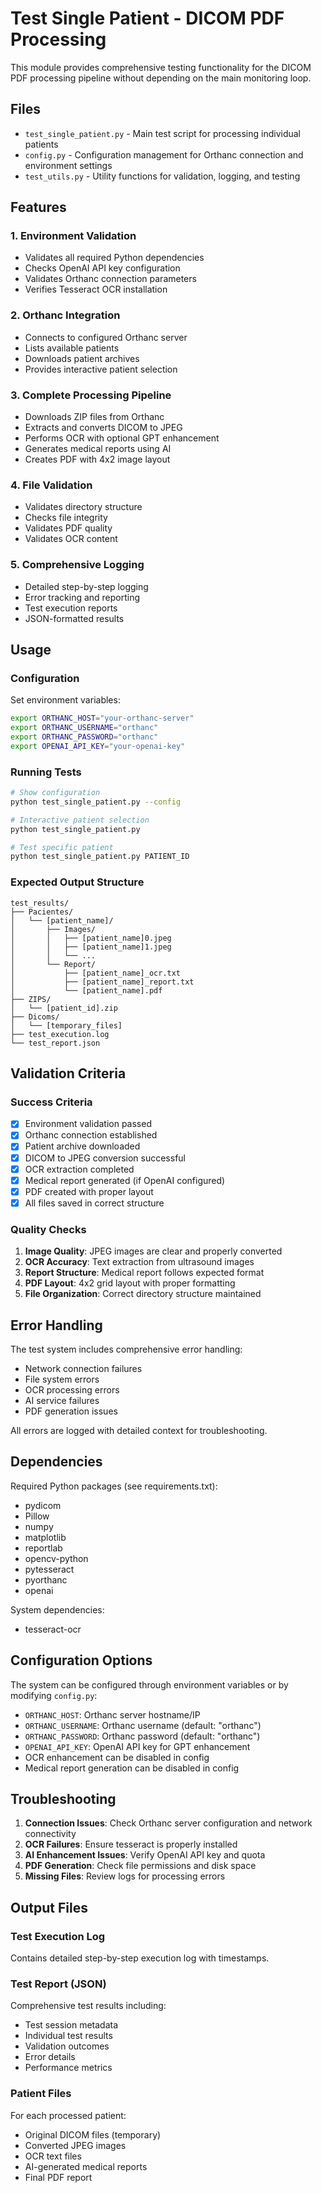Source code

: # Test Single Patient - DICOM PDF Processing

This module provides comprehensive testing functionality for the DICOM PDF processing pipeline without depending on the main monitoring loop.

## Files

- `test_single_patient.py` - Main test script for processing individual patients
- `config.py` - Configuration management for Orthanc connection and environment settings
- `test_utils.py` - Utility functions for validation, logging, and testing

## Features

### 1. Environment Validation
- Validates all required Python dependencies
- Checks OpenAI API key configuration
- Validates Orthanc connection parameters
- Verifies Tesseract OCR installation

### 2. Orthanc Integration
- Connects to configured Orthanc server
- Lists available patients
- Downloads patient archives
- Provides interactive patient selection

### 3. Complete Processing Pipeline
- Downloads ZIP files from Orthanc
- Extracts and converts DICOM to JPEG
- Performs OCR with optional GPT enhancement
- Generates medical reports using AI
- Creates PDF with 4x2 image layout

### 4. File Validation
- Validates directory structure
- Checks file integrity
- Validates PDF quality
- Validates OCR content

### 5. Comprehensive Logging
- Detailed step-by-step logging
- Error tracking and reporting
- Test execution reports
- JSON-formatted results

## Usage

### Configuration

Set environment variables:
```bash
export ORTHANC_HOST="your-orthanc-server"
export ORTHANC_USERNAME="orthanc"
export ORTHANC_PASSWORD="orthanc"
export OPENAI_API_KEY="your-openai-key"
```

### Running Tests

```bash
# Show configuration
python test_single_patient.py --config

# Interactive patient selection
python test_single_patient.py

# Test specific patient
python test_single_patient.py PATIENT_ID
```

### Expected Output Structure

```
test_results/
├── Pacientes/
│   └── [patient_name]/
│       ├── Images/
│       │   ├── [patient_name]0.jpeg
│       │   ├── [patient_name]1.jpeg
│       │   └── ...
│       └── Report/
│           ├── [patient_name]_ocr.txt
│           ├── [patient_name]_report.txt
│           └── [patient_name].pdf
├── ZIPS/
│   └── [patient_id].zip
├── Dicoms/
│   └── [temporary_files]
├── test_execution.log
└── test_report.json
```

## Validation Criteria

### Success Criteria
- [x] Environment validation passed
- [x] Orthanc connection established
- [x] Patient archive downloaded
- [x] DICOM to JPEG conversion successful
- [x] OCR extraction completed
- [x] Medical report generated (if OpenAI configured)
- [x] PDF created with proper layout
- [x] All files saved in correct structure

### Quality Checks
1. **Image Quality**: JPEG images are clear and properly converted
2. **OCR Accuracy**: Text extraction from ultrasound images
3. **Report Structure**: Medical report follows expected format
4. **PDF Layout**: 4x2 grid layout with proper formatting
5. **File Organization**: Correct directory structure maintained

## Error Handling

The test system includes comprehensive error handling:
- Network connection failures
- File system errors
- OCR processing errors
- AI service failures
- PDF generation issues

All errors are logged with detailed context for troubleshooting.

## Dependencies

Required Python packages (see requirements.txt):
- pydicom
- Pillow
- numpy
- matplotlib
- reportlab
- opencv-python
- pytesseract
- pyorthanc
- openai

System dependencies:
- tesseract-ocr

## Configuration Options

The system can be configured through environment variables or by modifying `config.py`:

- `ORTHANC_HOST`: Orthanc server hostname/IP
- `ORTHANC_USERNAME`: Orthanc username (default: "orthanc")
- `ORTHANC_PASSWORD`: Orthanc password (default: "orthanc")
- `OPENAI_API_KEY`: OpenAI API key for GPT enhancement
- OCR enhancement can be disabled in config
- Medical report generation can be disabled in config

## Troubleshooting

1. **Connection Issues**: Check Orthanc server configuration and network connectivity
2. **OCR Failures**: Ensure tesseract is properly installed
3. **AI Enhancement Issues**: Verify OpenAI API key and quota
4. **PDF Generation**: Check file permissions and disk space
5. **Missing Files**: Review logs for processing errors

## Output Files

### Test Execution Log
Contains detailed step-by-step execution log with timestamps.

### Test Report (JSON)
Comprehensive test results including:
- Test session metadata
- Individual test results
- Validation outcomes
- Error details
- Performance metrics

### Patient Files
For each processed patient:
- Original DICOM files (temporary)
- Converted JPEG images
- OCR text files
- AI-generated medical reports
- Final PDF report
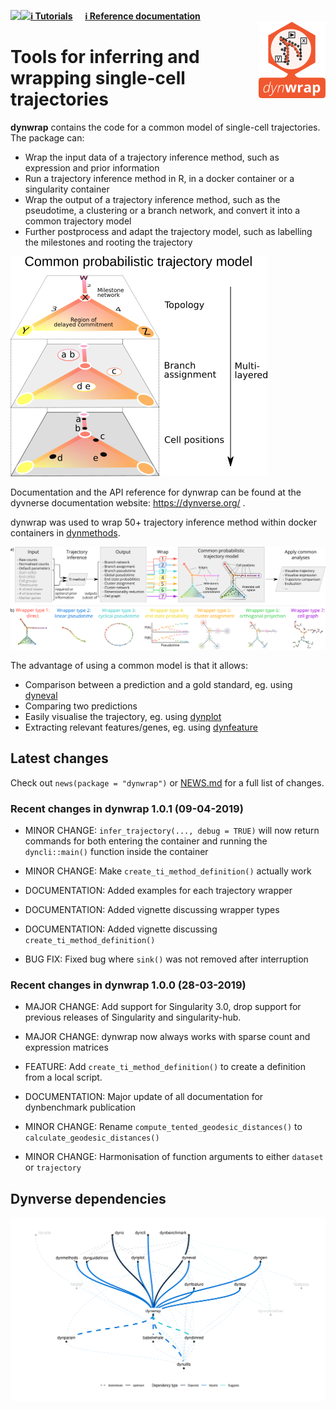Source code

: 
<!-- README.md is generated from README.Rmd. Please edit that file -->

<a href="https://travis-ci.org/dynverse/dynwrap"><img src="https://travis-ci.org/dynverse/dynwrap.svg" align="left"></a>
<a href="https://codecov.io/gh/dynverse/dynwrap">
<img src="https://codecov.io/gh/dynverse/dynwrap/branch/master/graph/badge.svg" align="left" /></a>
[**ℹ️ Tutorials**](https://dynverse.org)     [**ℹ️ Reference
documentation**](https://dynverse.org/reference/dynwrap)
<br><img src="man/figures/logo.png" align="right" />

# Tools for inferring and wrapping single-cell trajectories

**dynwrap** contains the code for a common model of single-cell
trajectories. The package can:

  - Wrap the input data of a trajectory inference method, such as
    expression and prior information
  - Run a trajectory inference method in R, in a docker container or a
    singularity container
  - Wrap the output of a trajectory inference method, such as the
    pseudotime, a clustering or a branch network, and convert it into a
    common trajectory model
  - Further postprocess and adapt the trajectory model, such as
    labelling the milestones and rooting the trajectory

![](man/figures/trajectory_model.png)

Documentation and the API reference for dynwrap can be found at the
dyvnerse documentation website: <https://dynverse.org/> .

dynwrap was used to wrap 50+ trajectory inference method within docker
containers in [dynmethods](https://github.com/dynverse/dynmethods).

![](man/figures/overview_wrapping_v3.png)

The advantage of using a common model is that it allows:

  - Comparison between a prediction and a gold standard, eg. using
    [dyneval](https://www.github.com/dynverse/dyneval)
  - Comparing two predictions
  - Easily visualise the trajectory, eg. using
    [dynplot](https://www.github.com/dynverse/dynplot)
  - Extracting relevant features/genes, eg. using
    [dynfeature](https://www.github.com/dynverse/dynfeature)

## Latest changes

Check out `news(package = "dynwrap")` or [NEWS.md](inst/NEWS.md) for a
full list of
changes.

<!-- This section gets automatically generated from inst/NEWS.md, and also generates inst/NEWS -->

### Recent changes in dynwrap 1.0.1 (09-04-2019)

  - MINOR CHANGE: `infer_trajectory(..., debug = TRUE)` will now return
    commands for both entering the container and running the
    `dyncli::main()` function inside the container

  - MINOR CHANGE: Make `create_ti_method_definition()` actually work

  - DOCUMENTATION: Added examples for each trajectory wrapper

  - DOCUMENTATION: Added vignette discussing wrapper types

  - DOCUMENTATION: Added vignette discussing
    `create_ti_method_definition()`

  - BUG FIX: Fixed bug where `sink()` was not removed after interruption

### Recent changes in dynwrap 1.0.0 (28-03-2019)

  - MAJOR CHANGE: Add support for Singularity 3.0, drop support for
    previous releases of Singularity and singularity-hub.

  - MAJOR CHANGE: dynwrap now always works with sparse count and
    expression matrices

  - FEATURE: Add `create_ti_method_definition()` to create a definition
    from a local script.

  - DOCUMENTATION: Major update of all documentation for dynbenchmark
    publication

  - MINOR CHANGE: Rename `compute_tented_geodesic_distances()` to
    `calculate_geodesic_distances()`

  - MINOR CHANGE: Harmonisation of function arguments to either
    `dataset` or
`trajectory`

## Dynverse dependencies

<!-- Generated by "update_dependency_graphs.R" in the main dynverse repo -->

![](man/figures/dependencies.png)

____________________

■ Your goal: Pictures are not part of the copy; retype all the other material exactly.

■ Written response:
Source code

: # Test Single Patient - DICOM PDF Processing

This module provides comprehensive testing functionality for the DICOM PDF processing pipeline without depending on the main monitoring loop.

## Files

- `test_single_patient.py` - Main test script for processing individual patients
- `config.py` - Configuration management for Orthanc connection and environment settings
- `test_utils.py` - Utility functions for validation, logging, and testing

## Features

### 1. Environment Validation
- Validates all required Python dependencies
- Checks OpenAI API key configuration
- Validates Orthanc connection parameters
- Verifies Tesseract OCR installation

### 2. Orthanc Integration
- Connects to configured Orthanc server
- Lists available patients
- Downloads patient archives
- Provides interactive patient selection

### 3. Complete Processing Pipeline
- Downloads ZIP files from Orthanc
- Extracts and converts DICOM to JPEG
- Performs OCR with optional GPT enhancement
- Generates medical reports using AI
- Creates PDF with 4x2 image layout

### 4. File Validation
- Validates directory structure
- Checks file integrity
- Validates PDF quality
- Validates OCR content

### 5. Comprehensive Logging
- Detailed step-by-step logging
- Error tracking and reporting
- Test execution reports
- JSON-formatted results

## Usage

### Configuration

Set environment variables:
```bash
export ORTHANC_HOST="your-orthanc-server"
export ORTHANC_USERNAME="orthanc"
export ORTHANC_PASSWORD="orthanc"
export OPENAI_API_KEY="your-openai-key"
```

### Running Tests

```bash
# Show configuration
python test_single_patient.py --config

# Interactive patient selection
python test_single_patient.py

# Test specific patient
python test_single_patient.py PATIENT_ID
```

### Expected Output Structure

```
test_results/
├── Pacientes/
│   └── [patient_name]/
│       ├── Images/
│       │   ├── [patient_name]0.jpeg
│       │   ├── [patient_name]1.jpeg
│       │   └── ...
│       └── Report/
│           ├── [patient_name]_ocr.txt
│           ├── [patient_name]_report.txt
│           └── [patient_name].pdf
├── ZIPS/
│   └── [patient_id].zip
├── Dicoms/
│   └── [temporary_files]
├── test_execution.log
└── test_report.json
```

## Validation Criteria

### Success Criteria
- [x] Environment validation passed
- [x] Orthanc connection established
- [x] Patient archive downloaded
- [x] DICOM to JPEG conversion successful
- [x] OCR extraction completed
- [x] Medical report generated (if OpenAI configured)
- [x] PDF created with proper layout
- [x] All files saved in correct structure

### Quality Checks
1. **Image Quality**: JPEG images are clear and properly converted
2. **OCR Accuracy**: Text extraction from ultrasound images
3. **Report Structure**: Medical report follows expected format
4. **PDF Layout**: 4x2 grid layout with proper formatting
5. **File Organization**: Correct directory structure maintained

## Error Handling

The test system includes comprehensive error handling:
- Network connection failures
- File system errors
- OCR processing errors
- AI service failures
- PDF generation issues

All errors are logged with detailed context for troubleshooting.

## Dependencies

Required Python packages (see requirements.txt):
- pydicom
- Pillow
- numpy
- matplotlib
- reportlab
- opencv-python
- pytesseract
- pyorthanc
- openai

System dependencies:
- tesseract-ocr

## Configuration Options

The system can be configured through environment variables or by modifying `config.py`:

- `ORTHANC_HOST`: Orthanc server hostname/IP
- `ORTHANC_USERNAME`: Orthanc username (default: "orthanc")
- `ORTHANC_PASSWORD`: Orthanc password (default: "orthanc")
- `OPENAI_API_KEY`: OpenAI API key for GPT enhancement
- OCR enhancement can be disabled in config
- Medical report generation can be disabled in config

## Troubleshooting

1. **Connection Issues**: Check Orthanc server configuration and network connectivity
2. **OCR Failures**: Ensure tesseract is properly installed
3. **AI Enhancement Issues**: Verify OpenAI API key and quota
4. **PDF Generation**: Check file permissions and disk space
5. **Missing Files**: Review logs for processing errors

## Output Files

### Test Execution Log
Contains detailed step-by-step execution log with timestamps.

### Test Report (JSON)
Comprehensive test results including:
- Test session metadata
- Individual test results
- Validation outcomes
- Error details
- Performance metrics

### Patient Files
For each processed patient:
- Original DICOM files (temporary)
- Converted JPEG images
- OCR text files
- AI-generated medical reports
- Final PDF report
Source code

: 
<!-- README.md is generated from README.Rmd. Please edit that file -->

<a href="https://travis-ci.org/dynverse/dynwrap"><img src="https://travis-ci.org/dynverse/dynwrap.svg" align="left"></a>
<a href="https://codecov.io/gh/dynverse/dynwrap">
<img src="https://codecov.io/gh/dynverse/dynwrap/branch/master/graph/badge.svg" align="left" /></a>
[**ℹ️ Tutorials**](https://dynverse.org)     [**ℹ️ Reference
documentation**](https://dynverse.org/reference/dynwrap)
<br><img src="man/figures/logo.png" align="right" />

# Tools for inferring and wrapping single-cell trajectories

**dynwrap** contains the code for a common model of single-cell
trajectories. The package can:

  - Wrap the input data of a trajectory inference method, such as
    expression and prior information
  - Run a trajectory inference method in R, in a docker container or a
    singularity container
  - Wrap the output of a trajectory inference method, such as the
    pseudotime, a clustering or a branch network, and convert it into a
    common trajectory model
  - Further postprocess and adapt the trajectory model, such as
    labelling the milestones and rooting the trajectory

![](man/figures/trajectory_model.png)

Documentation and the API reference for dynwrap can be found at the
dyvnerse documentation website: <https://dynverse.org/> .

dynwrap was used to wrap 50+ trajectory inference method within docker
containers in [dynmethods](https://github.com/dynverse/dynmethods).

![](man/figures/overview_wrapping_v3.png)

The advantage of using a common model is that it allows:

  - Comparison between a prediction and a gold standard, eg. using
    [dyneval](https://www.github.com/dynverse/dyneval)
  - Comparing two predictions
  - Easily visualise the trajectory, eg. using
    [dynplot](https://www.github.com/dynverse/dynplot)
  - Extracting relevant features/genes, eg. using
    [dynfeature](https://www.github.com/dynverse/dynfeature)

## Latest changes

Check out `news(package = "dynwrap")` or [NEWS.md](inst/NEWS.md) for a
full list of
changes.

<!-- This section gets automatically generated from inst/NEWS.md, and also generates inst/NEWS -->

### Recent changes in dynwrap 1.0.1 (09-04-2019)

  - MINOR CHANGE: `infer_trajectory(..., debug = TRUE)` will now return
    commands for both entering the container and running the
    `dyncli::main()` function inside the container

  - MINOR CHANGE: Make `create_ti_method_definition()` actually work

  - DOCUMENTATION: Added examples for each trajectory wrapper

  - DOCUMENTATION: Added vignette discussing wrapper types

  - DOCUMENTATION: Added vignette discussing
    `create_ti_method_definition()`

  - BUG FIX: Fixed bug where `sink()` was not removed after interruption

### Recent changes in dynwrap 1.0.0 (28-03-2019)

  - MAJOR CHANGE: Add support for Singularity 3.0, drop support for
    previous releases of Singularity and singularity-hub.

  - MAJOR CHANGE: dynwrap now always works with sparse count and
    expression matrices

  - FEATURE: Add `create_ti_method_definition()` to create a definition
    from a local script.

  - DOCUMENTATION: Major update of all documentation for dynbenchmark
    publication

  - MINOR CHANGE: Rename `compute_tented_geodesic_distances()` to
    `calculate_geodesic_distances()`

  - MINOR CHANGE: Harmonisation of function arguments to either
    `dataset` or
`trajectory`

## Dynverse dependencies

<!-- Generated by "update_dependency_graphs.R" in the main dynverse repo -->

![](man/figures/dependencies.png)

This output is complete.